We send signals out into space, arrogantly assuming that alien races will be able to understand our symphonies, much less appreciate them. What if they don't hear sound the way we hear it? What if their eyes don't pick up the same frequencies of light that ours do? What if they don't even have eyes? Their bodies will almost certainly be different than ours (in spite of what Star Trek's limited fx budget insists), so even the most profound nude portrait of a human will be rendered meaningless to them - as meaningless as alien porn would be to us. There's a reason animals can walk around us naked without anybody throwing a fuss, and that hardcore photos of snails having sex don't require a mature filter on Flickr.
Furthermore, that alien race, too, will eventually die out. Like the great works of Ozymandias, all that will be left of life in the universe will be a great ruin, but with nobody left to remember what it once stood for. And in time, the universe, too, will collapse. If, by chance, a new universe emerges in its place, and, by astronomical odds, new life forms develop, there will be no evidence that we had ever existed - not even a footprint - and no way for us to communicate with them. And all our mortal toils will have definitively been for naught. Why, then, should any of us continue?

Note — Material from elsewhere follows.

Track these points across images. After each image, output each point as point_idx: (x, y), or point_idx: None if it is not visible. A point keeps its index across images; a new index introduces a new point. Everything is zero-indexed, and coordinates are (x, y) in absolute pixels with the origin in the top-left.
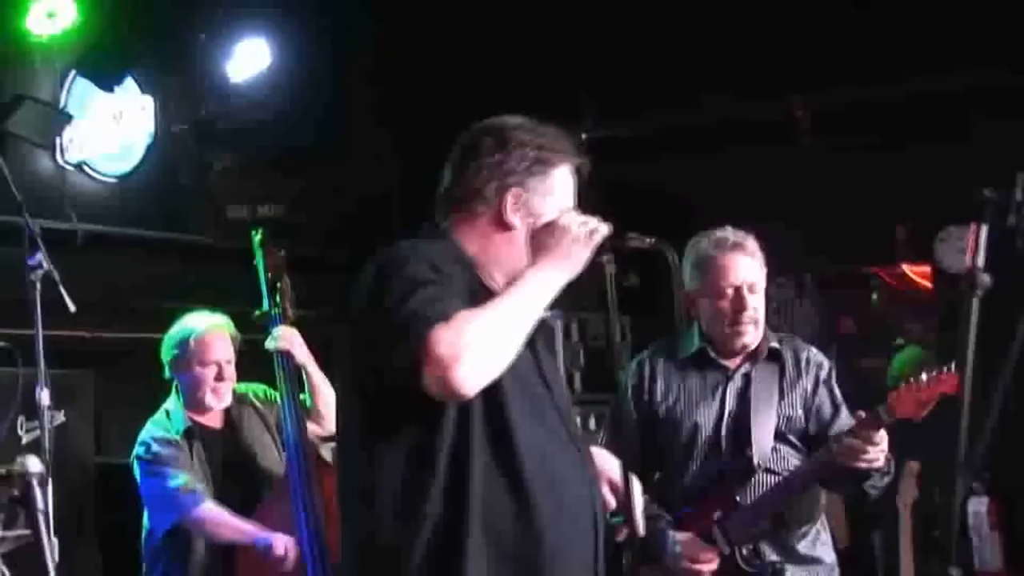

I'll tell you. Because we exist. Maybe just for a little while. But right now, you and I - we exist. And we can feel. We can feel joy, and we can feel sorrow. We cannot escape the sadness that will hound us and haunt us throughout our lives, but we can try our best to offset it with as much happiness as we can grab a hold of. And whatever foolish trick it was that evolution played on us to make us delight in the pleasures of the flesh, well, I derive a great joy from appreciating the aesthetic sensibilities of the human form. And I'm going to revel in that. I'm going to celebrate the things in life that make us feel good, and share that with anyone who cares to join me. Because pretty soon, we all have to give it up, and return to the eternal night of non-existence. But it doesn't have to be today. And in the meantime, I'm going to have some fun. While I still can.